DOCUMENT EXCERPT ▸
┏━━

A. STSCO, which oversees busing of KPR students, will be adhering to federal and provincial requirements closely. STSCO is ensuring all bus operators are fully aware of, and follow, the enhanced cleaning protocols for buses, as directed by the federal government at https://www2.tc.gc.ca/en/services/road/federal-guidance-school-bus-operations-during-covid-19-pandemic.html. Buses will be cleaned twice per day with a focus on all high touch surfaces, such as handrails and seats. Bus drivers and monitors will be provided with PPE, wear masks and wash and/or sanitize their hands before boarding the bus.
Q. What other steps will be taken for the protection of students on the buses?
A. The following steps will help to protect students while riding buses:
- The same mask requirements that apply to schools will apply on the buses. Students in Grades 4 and up will be required to wear non-medical face masks while on the bus, while students in Kindergarten to Grade 3 will be encouraged to wear masks. A supply of masks should be available on each bus in the event a student does not have one or a parent is required to board to support a student with special needs.
- Seating will be assigned to keep students from the same household together, and students from the same classroom together, where possible.
- Students are encouraged to walk to their seat without touching seats as they pass as much as possible. Students must follow the instructions given to them from the bus driver and sit in the seat assigned to them. Students may not change seats at any time during the bus trip.

┗━━

SOURCE INFORMATION ▸
┏━━

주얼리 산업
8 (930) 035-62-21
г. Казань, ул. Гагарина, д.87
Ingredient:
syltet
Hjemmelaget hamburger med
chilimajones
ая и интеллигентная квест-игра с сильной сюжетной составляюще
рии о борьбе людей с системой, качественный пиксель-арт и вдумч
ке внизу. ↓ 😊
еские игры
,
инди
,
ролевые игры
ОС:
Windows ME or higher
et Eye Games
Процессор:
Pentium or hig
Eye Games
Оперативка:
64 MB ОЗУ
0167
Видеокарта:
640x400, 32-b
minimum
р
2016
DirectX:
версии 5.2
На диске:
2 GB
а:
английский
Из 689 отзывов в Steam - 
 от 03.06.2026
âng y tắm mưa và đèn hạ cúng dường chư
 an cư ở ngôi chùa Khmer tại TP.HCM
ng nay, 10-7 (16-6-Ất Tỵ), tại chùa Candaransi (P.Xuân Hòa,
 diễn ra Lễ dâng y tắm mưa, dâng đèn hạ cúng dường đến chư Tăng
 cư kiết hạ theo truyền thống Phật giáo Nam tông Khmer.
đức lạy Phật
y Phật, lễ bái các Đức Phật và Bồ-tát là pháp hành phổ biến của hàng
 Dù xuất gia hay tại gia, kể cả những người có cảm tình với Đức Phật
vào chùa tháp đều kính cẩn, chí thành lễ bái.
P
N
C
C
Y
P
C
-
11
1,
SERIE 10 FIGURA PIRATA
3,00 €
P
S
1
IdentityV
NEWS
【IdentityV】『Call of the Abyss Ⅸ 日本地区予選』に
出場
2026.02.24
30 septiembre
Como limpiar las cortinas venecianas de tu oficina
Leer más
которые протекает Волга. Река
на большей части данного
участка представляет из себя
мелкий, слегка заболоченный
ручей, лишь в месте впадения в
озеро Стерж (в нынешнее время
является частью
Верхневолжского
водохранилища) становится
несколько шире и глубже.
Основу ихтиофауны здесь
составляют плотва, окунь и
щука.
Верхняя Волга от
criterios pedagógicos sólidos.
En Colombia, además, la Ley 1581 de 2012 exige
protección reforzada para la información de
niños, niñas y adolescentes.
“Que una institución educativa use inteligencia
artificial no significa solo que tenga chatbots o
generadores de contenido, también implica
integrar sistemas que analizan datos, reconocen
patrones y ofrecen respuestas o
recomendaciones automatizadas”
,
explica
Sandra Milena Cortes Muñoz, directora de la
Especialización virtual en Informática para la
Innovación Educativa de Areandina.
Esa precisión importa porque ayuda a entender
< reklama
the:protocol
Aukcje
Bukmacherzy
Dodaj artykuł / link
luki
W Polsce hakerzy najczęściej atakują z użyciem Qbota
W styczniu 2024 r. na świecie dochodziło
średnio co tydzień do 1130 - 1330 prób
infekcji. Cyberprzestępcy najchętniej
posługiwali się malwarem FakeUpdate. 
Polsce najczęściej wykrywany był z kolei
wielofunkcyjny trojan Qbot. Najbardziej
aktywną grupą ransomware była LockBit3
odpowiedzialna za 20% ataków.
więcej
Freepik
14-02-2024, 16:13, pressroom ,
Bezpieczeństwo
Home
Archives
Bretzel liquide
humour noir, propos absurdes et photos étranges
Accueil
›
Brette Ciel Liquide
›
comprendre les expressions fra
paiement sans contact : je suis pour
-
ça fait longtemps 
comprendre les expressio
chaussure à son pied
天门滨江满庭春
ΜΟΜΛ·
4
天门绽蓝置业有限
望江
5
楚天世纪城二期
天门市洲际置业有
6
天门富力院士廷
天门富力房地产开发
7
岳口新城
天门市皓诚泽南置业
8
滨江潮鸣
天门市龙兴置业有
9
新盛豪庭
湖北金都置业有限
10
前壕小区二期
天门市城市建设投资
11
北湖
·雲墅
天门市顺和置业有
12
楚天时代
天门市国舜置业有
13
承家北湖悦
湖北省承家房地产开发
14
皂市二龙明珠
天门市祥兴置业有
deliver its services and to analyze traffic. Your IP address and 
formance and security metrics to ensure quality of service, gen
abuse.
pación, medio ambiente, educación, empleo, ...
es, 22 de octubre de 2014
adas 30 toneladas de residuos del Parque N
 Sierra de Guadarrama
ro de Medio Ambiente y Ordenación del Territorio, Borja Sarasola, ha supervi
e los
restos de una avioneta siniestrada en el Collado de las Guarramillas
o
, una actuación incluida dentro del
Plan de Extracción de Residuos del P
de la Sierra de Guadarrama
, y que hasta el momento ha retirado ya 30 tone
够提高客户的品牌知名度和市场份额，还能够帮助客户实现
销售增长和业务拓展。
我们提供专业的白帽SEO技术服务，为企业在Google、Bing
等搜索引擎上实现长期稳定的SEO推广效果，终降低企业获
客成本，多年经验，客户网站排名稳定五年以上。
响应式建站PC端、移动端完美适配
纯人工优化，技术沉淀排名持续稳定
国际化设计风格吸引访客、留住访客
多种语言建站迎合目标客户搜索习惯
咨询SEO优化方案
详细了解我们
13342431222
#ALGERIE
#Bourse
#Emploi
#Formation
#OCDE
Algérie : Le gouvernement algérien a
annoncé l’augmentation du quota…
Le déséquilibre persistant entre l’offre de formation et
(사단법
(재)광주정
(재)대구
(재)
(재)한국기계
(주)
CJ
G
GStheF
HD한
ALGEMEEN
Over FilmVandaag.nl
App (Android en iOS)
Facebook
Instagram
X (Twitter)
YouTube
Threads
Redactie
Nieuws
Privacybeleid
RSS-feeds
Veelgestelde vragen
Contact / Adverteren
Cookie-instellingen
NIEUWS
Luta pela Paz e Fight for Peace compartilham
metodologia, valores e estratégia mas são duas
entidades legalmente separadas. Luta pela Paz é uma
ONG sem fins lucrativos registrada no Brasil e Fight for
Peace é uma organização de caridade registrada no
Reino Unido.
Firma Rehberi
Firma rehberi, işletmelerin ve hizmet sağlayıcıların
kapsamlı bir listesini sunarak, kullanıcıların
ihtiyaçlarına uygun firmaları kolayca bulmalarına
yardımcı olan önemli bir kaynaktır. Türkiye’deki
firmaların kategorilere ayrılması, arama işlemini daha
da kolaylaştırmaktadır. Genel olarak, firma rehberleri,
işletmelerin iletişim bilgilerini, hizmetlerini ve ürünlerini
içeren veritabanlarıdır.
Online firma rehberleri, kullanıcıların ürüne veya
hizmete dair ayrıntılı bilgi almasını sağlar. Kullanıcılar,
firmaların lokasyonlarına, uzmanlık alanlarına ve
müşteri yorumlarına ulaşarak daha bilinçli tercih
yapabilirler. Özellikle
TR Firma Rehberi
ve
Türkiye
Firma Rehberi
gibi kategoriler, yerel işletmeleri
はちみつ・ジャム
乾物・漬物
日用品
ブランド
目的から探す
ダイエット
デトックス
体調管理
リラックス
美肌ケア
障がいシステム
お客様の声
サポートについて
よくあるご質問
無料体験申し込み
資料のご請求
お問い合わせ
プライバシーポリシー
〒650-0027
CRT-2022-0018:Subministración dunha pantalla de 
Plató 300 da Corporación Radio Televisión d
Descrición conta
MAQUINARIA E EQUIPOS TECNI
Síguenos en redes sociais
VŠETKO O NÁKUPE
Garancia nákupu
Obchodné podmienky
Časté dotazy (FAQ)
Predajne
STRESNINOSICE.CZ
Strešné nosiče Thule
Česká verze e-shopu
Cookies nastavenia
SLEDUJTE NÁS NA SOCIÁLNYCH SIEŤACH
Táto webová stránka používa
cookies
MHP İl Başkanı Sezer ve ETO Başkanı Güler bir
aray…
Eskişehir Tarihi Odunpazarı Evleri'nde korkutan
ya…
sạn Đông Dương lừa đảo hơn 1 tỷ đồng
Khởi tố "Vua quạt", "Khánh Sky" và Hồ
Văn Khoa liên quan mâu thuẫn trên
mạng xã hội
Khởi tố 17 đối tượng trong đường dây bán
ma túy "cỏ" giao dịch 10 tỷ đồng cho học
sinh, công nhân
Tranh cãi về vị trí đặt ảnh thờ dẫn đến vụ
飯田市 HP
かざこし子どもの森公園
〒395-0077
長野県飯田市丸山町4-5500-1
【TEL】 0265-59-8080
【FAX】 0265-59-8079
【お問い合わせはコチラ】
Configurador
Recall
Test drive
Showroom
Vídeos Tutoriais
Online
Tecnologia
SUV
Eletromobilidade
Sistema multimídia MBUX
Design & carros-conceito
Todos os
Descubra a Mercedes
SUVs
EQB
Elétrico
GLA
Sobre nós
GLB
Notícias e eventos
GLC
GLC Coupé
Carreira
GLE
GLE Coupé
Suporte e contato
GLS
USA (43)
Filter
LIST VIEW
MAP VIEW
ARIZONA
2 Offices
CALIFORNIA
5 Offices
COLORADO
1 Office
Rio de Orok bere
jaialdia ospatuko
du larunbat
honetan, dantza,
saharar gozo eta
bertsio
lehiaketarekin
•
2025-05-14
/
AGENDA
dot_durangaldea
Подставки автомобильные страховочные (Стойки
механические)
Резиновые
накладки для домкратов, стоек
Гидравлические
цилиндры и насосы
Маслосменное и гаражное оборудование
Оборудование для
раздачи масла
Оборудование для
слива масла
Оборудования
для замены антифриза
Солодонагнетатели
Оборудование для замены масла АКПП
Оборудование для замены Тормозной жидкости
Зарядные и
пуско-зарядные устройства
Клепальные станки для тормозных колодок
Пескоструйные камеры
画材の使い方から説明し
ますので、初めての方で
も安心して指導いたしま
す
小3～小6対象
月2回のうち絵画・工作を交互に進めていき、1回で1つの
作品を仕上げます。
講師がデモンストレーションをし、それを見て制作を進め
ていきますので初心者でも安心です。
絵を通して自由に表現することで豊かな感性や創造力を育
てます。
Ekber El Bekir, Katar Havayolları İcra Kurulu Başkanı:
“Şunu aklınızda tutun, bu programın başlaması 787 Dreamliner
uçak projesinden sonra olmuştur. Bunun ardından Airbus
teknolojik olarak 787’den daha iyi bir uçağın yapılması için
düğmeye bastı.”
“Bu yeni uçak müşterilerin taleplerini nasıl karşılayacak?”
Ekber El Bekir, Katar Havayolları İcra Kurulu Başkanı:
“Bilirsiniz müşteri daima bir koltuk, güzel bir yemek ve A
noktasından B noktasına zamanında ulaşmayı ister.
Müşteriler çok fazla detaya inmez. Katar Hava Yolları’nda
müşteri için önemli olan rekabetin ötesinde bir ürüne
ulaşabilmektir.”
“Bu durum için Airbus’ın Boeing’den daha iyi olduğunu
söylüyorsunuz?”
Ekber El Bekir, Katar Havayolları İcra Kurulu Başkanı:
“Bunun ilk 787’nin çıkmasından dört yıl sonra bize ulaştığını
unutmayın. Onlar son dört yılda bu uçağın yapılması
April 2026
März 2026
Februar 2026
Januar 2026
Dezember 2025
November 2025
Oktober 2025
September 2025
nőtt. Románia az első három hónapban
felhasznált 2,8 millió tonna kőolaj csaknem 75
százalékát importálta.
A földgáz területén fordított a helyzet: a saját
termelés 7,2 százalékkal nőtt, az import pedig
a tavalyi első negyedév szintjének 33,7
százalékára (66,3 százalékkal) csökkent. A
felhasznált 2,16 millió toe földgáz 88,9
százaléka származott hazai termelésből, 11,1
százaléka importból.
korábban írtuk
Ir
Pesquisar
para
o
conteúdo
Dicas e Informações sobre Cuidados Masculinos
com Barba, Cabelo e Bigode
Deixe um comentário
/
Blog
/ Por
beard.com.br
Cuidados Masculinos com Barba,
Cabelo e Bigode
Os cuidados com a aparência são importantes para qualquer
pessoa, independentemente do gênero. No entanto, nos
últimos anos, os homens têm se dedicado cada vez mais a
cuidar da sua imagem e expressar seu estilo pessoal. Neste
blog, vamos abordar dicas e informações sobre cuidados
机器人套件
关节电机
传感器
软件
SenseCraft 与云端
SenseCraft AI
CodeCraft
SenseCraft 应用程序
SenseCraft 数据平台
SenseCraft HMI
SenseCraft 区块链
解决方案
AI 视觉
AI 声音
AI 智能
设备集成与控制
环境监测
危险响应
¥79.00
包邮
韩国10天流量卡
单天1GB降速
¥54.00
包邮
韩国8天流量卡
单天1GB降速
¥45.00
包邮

┗━━

TASKS TO CARRY OUT ▸
**A.** Using the school bus excerpt, decide whether each statement agrees with it: (i) Buses will be cleaned once per day. (ii) Students in Kindergarten to Grade 3 are required to wear masks on the bus. (iii) Students from the same household will be seated together where possible. Answer yes or no for each and quote the words that decide it.
**B.** According to the school bus excerpt, why should each bus carry a supply of masks? Answer in one to three sentences.
**C.** Write out the school bus excerpt from "Q. What other" up to and including "together, where possible.".

SOLVED TASKS ▸
**A.**
(i) No: "Buses will be cleaned twice per day"
(ii) No: "students in Kindergarten to Grade 3 will be encouraged to wear masks"
(iii) Yes: "Seating will be assigned to keep students from the same household together, and students from the same classroom together, where possible"

**B.** A supply of masks should be on each bus in case a student does not have one. It is also there in case a parent has to board to support a student with special needs.

**C.**
Q. What other steps will be taken for the protection of students on the buses?
A. The following steps will help to protect students while riding buses:
- The same mask requirements that apply to schools will apply on the buses. Students in Grades 4 and up will be required to wear non-medical face masks while on the bus, while students in Kindergarten to Grade 3 will be encouraged to wear masks. A supply of masks should be available on each bus in the event a student does not have one or a parent is required to board to support a student with special needs.
- Seating will be assigned to keep students from the same household together, and students from the same classroom together, where possible.